ABC vient d’annoncer qu’elle remplacerait ses soaps annulés par un show de cuisine et une émission d’art de vivre, tandis que la chaîne spécialisée SoapNet Channel se transformera de fond en comble l’année prochaine, pour s’adresser désormais aux enfants… Cruauté !
Le phénomène touche en priorité les Etats-Unis, puisque les telenovelas (Amérique latine et du Sud, Asie) cartonnent, tandis que l’Angleterre s’accroche toujours à ses piliers comme Coronation Street. Quant à la France, elle s’est découvert une passion pour le genre avec Plus belle la vie, qui fait régulièrement rendre gorge aux journaux de vingt heures. Mais le feuilleton marseillais fait figure d’exception.
« La spécificité américaine, c’est la taille du marché, note Marjolaine Boutet. Je ne crois pas que les soaps vont complètement disparaître. Leur héritage est présent partout : l’art du cliffhanger, les intrigues croisées, tout ce qui fait le quotidien des séries télé d’aujourd’hui, le soap l’a inventé ! »

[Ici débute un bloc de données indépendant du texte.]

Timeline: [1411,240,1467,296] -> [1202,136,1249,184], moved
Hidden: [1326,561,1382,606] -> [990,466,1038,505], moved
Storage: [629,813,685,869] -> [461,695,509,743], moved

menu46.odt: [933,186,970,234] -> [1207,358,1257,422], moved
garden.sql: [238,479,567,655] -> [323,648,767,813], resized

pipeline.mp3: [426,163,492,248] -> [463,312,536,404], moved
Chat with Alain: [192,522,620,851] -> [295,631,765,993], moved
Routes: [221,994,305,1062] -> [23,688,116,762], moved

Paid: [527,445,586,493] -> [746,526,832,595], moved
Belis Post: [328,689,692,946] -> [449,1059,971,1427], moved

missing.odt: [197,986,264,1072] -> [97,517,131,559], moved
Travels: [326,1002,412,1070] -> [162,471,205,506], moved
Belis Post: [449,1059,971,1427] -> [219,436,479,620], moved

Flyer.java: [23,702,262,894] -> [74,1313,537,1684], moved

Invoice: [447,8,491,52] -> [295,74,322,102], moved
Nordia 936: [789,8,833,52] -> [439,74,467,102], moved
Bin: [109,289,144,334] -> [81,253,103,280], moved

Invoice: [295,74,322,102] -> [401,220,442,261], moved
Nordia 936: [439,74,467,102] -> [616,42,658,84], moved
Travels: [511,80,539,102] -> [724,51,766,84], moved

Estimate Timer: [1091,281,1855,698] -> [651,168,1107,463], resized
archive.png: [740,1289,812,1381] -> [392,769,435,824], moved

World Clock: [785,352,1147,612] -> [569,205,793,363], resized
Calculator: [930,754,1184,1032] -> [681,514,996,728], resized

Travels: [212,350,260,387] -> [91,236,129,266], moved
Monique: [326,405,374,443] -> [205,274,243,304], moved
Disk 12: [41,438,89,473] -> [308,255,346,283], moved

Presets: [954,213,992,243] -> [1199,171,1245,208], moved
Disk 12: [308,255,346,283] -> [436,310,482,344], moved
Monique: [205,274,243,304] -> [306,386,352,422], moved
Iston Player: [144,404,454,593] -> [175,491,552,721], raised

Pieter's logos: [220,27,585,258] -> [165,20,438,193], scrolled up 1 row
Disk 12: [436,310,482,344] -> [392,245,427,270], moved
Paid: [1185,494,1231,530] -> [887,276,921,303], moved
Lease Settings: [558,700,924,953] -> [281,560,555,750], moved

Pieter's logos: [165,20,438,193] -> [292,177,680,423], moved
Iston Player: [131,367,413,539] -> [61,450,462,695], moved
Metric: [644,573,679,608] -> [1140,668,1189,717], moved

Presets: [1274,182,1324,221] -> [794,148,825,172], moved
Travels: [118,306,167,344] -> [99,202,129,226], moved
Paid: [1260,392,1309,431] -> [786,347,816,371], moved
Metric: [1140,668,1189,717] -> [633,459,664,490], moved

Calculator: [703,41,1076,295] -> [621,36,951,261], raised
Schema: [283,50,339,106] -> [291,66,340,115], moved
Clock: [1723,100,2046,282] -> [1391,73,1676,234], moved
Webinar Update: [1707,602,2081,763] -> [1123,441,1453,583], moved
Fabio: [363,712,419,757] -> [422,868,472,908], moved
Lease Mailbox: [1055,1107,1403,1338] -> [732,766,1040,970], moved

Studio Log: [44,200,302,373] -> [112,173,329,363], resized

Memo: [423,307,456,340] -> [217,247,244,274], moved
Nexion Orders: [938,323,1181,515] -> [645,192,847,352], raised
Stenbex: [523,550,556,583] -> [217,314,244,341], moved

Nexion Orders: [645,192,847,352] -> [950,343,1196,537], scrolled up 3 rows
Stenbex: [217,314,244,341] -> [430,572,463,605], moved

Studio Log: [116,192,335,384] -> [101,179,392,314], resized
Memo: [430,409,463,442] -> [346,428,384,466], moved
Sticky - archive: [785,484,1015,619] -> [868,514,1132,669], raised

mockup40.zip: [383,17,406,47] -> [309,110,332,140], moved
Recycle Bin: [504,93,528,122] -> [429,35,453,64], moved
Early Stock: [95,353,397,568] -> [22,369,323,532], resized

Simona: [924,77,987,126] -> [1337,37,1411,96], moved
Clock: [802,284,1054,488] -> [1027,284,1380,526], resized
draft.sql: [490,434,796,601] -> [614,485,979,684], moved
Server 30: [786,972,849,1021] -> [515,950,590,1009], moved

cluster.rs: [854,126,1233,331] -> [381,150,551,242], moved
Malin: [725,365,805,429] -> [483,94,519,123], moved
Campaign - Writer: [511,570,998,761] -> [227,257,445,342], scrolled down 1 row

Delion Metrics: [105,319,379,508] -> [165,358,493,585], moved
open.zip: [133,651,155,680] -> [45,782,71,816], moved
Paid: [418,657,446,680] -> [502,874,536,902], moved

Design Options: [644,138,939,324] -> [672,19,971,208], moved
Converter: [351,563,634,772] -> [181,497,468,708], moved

Curieusement avant-gardiste, le soap ? Son importance ne fait aucun doute. De Desperate Housewives à Gossip Girl, de nombreuses créations contemporaines en ont proposé des variations.
Le plaisir éternel de la série doit aussi à l’artificialité du récit que le soap a porté vers une sorte d’épure. Et s’il devait réellement disparaître ? Il restera toujours les redifs. Elles devraient nous occuper pendant un bon moment.